Now, there’s no guarantee of short-term gains anytime. Dip buying may or may not work this time around. But regardless, you should be looking to average into your favourite stocks that you view as underpriced, regardless of what others are doing. Remember, Warren Buffett says to be greedy while others are fearful and fearful while others are greedy. Today, people are incredibly fearful.
Could they become even more fearful before they get greedy again? Sure, but if you’re in it for the next 10 years and beyond, I think that beginners can begin to slowly dip a toe into the broader markets in spite of the rockier road compared to years past.
Market volatility: Unnerving to new investors
Now, it’s not easy to get in for the first time when markets are fluctuating by 1-3% on the daily! Indeed, volatility works both ways. That’s why I think it’s a wise idea to nibble into a small position in your favourite stock after a big down day, rather than chasing a melt-up rally like one the S&P 500 and Nasdaq 100 indices experienced last Thursday and Friday. Could that mark the bottom and be the last call before new highs are met? Potentially. But could it reverse course as the growing list of worries swells further? That’s also a very likely case, as markets fluctuate, struggling to put in any sort of bottom.

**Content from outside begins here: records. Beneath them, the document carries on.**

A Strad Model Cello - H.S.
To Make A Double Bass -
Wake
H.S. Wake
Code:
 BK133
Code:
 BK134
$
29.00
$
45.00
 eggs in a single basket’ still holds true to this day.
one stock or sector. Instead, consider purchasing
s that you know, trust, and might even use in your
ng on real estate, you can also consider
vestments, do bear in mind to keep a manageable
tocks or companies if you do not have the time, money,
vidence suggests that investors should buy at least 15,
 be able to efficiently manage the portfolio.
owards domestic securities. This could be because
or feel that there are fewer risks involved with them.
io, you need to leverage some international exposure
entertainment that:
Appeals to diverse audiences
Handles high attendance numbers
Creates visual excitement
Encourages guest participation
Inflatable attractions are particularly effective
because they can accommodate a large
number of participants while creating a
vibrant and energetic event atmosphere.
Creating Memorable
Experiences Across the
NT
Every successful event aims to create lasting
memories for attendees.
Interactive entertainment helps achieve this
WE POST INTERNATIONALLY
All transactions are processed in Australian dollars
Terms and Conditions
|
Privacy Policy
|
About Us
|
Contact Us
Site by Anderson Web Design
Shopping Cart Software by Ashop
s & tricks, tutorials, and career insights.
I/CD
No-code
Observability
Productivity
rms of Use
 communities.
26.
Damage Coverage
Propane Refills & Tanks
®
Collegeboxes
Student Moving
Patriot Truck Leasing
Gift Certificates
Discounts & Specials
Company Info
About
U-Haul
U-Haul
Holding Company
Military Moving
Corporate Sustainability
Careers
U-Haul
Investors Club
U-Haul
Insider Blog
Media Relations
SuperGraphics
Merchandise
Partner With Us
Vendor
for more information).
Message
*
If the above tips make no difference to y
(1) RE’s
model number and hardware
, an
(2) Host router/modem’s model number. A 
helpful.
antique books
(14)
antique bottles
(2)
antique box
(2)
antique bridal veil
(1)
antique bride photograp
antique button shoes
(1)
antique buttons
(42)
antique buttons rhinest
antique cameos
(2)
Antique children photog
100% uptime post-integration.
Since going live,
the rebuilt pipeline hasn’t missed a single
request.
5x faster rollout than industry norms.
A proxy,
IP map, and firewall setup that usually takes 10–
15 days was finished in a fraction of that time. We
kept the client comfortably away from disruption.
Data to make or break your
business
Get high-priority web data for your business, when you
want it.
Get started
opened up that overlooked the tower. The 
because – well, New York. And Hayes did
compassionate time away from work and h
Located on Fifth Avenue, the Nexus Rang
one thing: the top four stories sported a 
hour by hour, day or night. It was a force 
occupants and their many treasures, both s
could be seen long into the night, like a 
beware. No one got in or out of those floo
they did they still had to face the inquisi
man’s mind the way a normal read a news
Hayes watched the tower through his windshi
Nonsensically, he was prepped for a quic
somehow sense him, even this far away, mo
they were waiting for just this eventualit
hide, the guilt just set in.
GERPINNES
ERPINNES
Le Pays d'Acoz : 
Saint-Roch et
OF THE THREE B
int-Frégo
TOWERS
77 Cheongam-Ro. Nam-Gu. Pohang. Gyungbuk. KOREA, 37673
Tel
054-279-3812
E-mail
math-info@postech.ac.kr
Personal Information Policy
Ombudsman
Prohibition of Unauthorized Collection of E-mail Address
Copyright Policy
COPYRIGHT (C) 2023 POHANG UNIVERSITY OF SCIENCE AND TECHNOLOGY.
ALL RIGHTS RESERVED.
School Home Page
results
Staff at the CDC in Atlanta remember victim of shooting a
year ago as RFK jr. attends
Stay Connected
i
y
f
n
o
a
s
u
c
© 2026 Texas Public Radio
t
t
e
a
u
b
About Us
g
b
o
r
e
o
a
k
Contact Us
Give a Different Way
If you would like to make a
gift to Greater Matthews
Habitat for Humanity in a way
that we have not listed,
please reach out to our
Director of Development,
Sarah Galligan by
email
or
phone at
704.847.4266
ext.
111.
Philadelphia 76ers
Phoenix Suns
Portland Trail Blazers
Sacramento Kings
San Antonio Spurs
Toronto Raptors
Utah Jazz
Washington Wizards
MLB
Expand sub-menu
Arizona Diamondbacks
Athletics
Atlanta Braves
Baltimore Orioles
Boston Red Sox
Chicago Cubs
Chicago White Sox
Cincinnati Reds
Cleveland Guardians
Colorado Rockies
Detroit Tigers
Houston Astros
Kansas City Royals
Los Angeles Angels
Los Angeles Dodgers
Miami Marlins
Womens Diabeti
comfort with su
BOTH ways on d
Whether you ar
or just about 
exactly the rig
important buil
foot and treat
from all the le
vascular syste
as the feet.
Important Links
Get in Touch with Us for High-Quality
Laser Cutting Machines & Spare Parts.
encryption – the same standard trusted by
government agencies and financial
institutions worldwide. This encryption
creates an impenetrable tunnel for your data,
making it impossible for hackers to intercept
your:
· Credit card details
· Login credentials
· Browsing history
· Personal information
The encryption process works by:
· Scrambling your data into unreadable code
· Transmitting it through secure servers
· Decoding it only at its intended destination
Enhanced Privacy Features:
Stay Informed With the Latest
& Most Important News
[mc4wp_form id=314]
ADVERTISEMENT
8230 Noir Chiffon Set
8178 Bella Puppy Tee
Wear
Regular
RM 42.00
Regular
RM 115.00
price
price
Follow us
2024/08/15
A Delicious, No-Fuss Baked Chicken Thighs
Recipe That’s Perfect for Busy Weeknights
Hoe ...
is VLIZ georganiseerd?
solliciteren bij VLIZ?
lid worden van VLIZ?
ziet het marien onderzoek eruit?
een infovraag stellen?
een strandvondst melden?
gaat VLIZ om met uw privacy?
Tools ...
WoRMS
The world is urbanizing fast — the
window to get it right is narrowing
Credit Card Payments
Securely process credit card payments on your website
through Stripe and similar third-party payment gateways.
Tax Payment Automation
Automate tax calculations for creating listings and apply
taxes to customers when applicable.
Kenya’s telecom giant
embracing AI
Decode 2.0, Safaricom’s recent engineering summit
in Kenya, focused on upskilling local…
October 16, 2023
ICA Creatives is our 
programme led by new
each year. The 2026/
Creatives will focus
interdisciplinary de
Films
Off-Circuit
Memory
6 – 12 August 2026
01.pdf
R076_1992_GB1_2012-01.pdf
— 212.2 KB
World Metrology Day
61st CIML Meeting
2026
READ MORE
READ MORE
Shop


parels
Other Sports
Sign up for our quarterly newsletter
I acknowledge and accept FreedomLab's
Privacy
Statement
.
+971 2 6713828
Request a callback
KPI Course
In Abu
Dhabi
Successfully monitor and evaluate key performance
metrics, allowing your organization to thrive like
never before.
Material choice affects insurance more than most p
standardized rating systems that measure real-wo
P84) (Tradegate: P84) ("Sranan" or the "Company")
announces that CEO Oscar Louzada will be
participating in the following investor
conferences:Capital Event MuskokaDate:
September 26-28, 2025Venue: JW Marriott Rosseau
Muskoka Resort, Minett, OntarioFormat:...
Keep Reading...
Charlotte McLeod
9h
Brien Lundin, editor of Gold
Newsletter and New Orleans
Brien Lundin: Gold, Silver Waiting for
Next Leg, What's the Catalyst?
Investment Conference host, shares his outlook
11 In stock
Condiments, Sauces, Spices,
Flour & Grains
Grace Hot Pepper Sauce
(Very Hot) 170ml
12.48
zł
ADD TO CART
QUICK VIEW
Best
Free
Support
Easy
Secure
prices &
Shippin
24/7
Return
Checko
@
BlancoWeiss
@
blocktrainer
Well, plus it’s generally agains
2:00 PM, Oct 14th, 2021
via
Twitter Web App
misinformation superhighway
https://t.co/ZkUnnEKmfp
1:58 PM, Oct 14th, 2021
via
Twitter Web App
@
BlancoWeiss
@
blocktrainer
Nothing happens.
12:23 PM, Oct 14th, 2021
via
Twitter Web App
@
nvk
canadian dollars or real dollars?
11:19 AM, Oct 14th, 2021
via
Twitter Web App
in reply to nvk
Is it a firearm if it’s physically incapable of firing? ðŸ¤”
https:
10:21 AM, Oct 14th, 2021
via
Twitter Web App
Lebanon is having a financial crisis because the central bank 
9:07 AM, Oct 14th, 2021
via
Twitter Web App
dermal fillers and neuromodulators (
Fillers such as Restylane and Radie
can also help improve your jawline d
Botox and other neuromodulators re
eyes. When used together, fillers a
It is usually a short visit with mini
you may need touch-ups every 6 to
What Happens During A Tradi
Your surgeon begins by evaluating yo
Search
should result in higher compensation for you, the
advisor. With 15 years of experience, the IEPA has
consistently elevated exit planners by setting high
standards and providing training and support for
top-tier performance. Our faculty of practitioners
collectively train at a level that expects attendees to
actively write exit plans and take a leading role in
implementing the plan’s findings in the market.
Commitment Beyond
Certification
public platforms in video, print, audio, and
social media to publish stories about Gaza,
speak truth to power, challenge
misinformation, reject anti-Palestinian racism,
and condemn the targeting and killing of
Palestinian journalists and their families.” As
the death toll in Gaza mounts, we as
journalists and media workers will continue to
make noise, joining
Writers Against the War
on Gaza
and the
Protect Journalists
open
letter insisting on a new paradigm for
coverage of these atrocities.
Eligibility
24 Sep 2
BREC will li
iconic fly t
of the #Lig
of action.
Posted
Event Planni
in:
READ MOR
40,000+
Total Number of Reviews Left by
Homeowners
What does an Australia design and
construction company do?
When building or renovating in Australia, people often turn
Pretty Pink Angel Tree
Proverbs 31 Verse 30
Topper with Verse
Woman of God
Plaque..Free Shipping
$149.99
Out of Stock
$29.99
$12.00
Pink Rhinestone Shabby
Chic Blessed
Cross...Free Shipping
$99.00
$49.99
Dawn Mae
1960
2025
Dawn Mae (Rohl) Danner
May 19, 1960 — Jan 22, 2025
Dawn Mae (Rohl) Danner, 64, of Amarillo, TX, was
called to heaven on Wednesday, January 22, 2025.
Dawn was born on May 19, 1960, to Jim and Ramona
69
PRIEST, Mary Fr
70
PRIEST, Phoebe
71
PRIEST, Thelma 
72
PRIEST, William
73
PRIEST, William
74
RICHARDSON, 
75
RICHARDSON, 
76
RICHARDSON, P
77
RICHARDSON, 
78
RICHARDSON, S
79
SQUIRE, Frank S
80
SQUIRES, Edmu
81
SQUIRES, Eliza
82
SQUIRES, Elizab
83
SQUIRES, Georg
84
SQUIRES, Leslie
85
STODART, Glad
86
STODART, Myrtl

Indeed, sharp rallies following sharp selloffs are typical. Some of the biggest up days have followed some of the biggest downturns or crashes. That’s why it’s so important to stay invested through tough times, rather than getting out with the intention of getting back in later. As we saw during the 2020 market crash, the rally that puts in the bottom cannot be known beforehand. It will be sharp, and it won’t leave bottom fishers much time to get in. That’s why “waiting” for the correction to bottom or volatility to end is far easier said than done.
Let’s take a closer look at two beginner stocks that I believe are “easier” to buy when times get tough. By easier, I mean nothing big about the narrative will change as a result of exogenous shocks. Further, each stock has a below-average beta, meaning each name will, on average, be less volatile than the TSX Index.
Fighting volatility with low betas, dividends, and value
Think names like Hydro One (TSX:H) and Canadian Utilities (TSX:CU), two Canadian-exclusive utility stocks with low betas and resilient earnings. Though neither name will make you rich, they will help new investors keep their cool when others lose theirs amid volatility. Hydro One and Canadian Utilities stock boast 3.4% and 5.1% yields, respectively. While higher rates aren’t great for capital-intensive utility stocks, I think that most of the rate-hike woes are baked in. Further, they’re not as at risk to higher rates than unprofitable growth companies. Indeed, H and CU stock seem like neglected bargains as the risk-off trade looks to pick up in 2022.
Could sleep-easy stocks be the go-to for the rest of the year? Nobody knows. Hydro One and Canadian Utilities are the foundation stocks, though, that should have a place in any diversified portfolio aiming to hedge against unforeseen risks.